24 January 2012, Sweetcrude, PARIS – Paris-based International Energy Agency (IEA) says three factors could combine to force down global oil demand in 2012.
The international energy watchdog, which listed these to include high oil prices, mild weather and a likelihood of a global recession, noted in its latest monthly report that “oil demand is falling for the first time since the global economic crisis of 2008-2009”.
The IEA also noted that although worries about disruptions to Iranian oil exports have supported prices, consumption fell in the last quarter of 2011 year-on-year due to mild winter weather in the northern hemisphere and the overriding fears about an impending recession in the euro zone.

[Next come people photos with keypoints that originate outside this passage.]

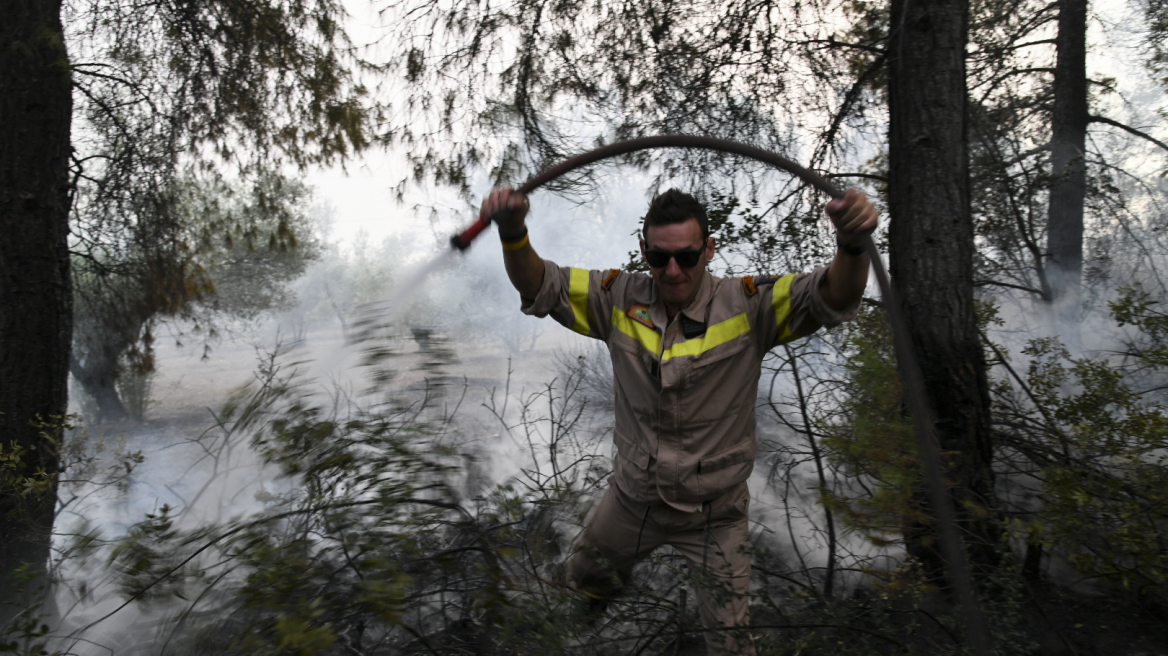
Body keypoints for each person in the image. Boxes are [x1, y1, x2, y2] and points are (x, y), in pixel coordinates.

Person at [479, 186, 878, 654]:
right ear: (644, 249)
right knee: (584, 581)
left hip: (716, 516)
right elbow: (540, 284)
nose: (673, 272)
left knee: (731, 642)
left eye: (687, 258)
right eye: (660, 257)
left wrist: (852, 244)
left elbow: (833, 294)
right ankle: (578, 636)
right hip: (632, 502)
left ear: (709, 249)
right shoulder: (616, 297)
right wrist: (512, 233)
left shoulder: (750, 305)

The IEA cut its global oil demand estimates as the threat of the euro zone debt crisis and restricted private sector credit remained. The agency also reduced its 2012 demand growth forecast by 220,000 barrels per day from its previous monthly report to 1.1 million barrels.
Further downgrades to global GDP estimates will trigger cuts in estimates of global oil consumption, it said, adding that a one-third cut to GDP growth would see this year’s oil consumption unchanged at 2011 levels.
“This alternative scenario is based upon the very real possibility that Europe’s current financial and economic woes – with many nations already bogged down in the early stages of recession – remain unsolved, spilling over into significantly lower growth elsewhere,” it said.
Tensions with Iran over its nuclear programme, together with worries about Nigerian and Iraqi supplies, have helped keep prices above $100 a barrel.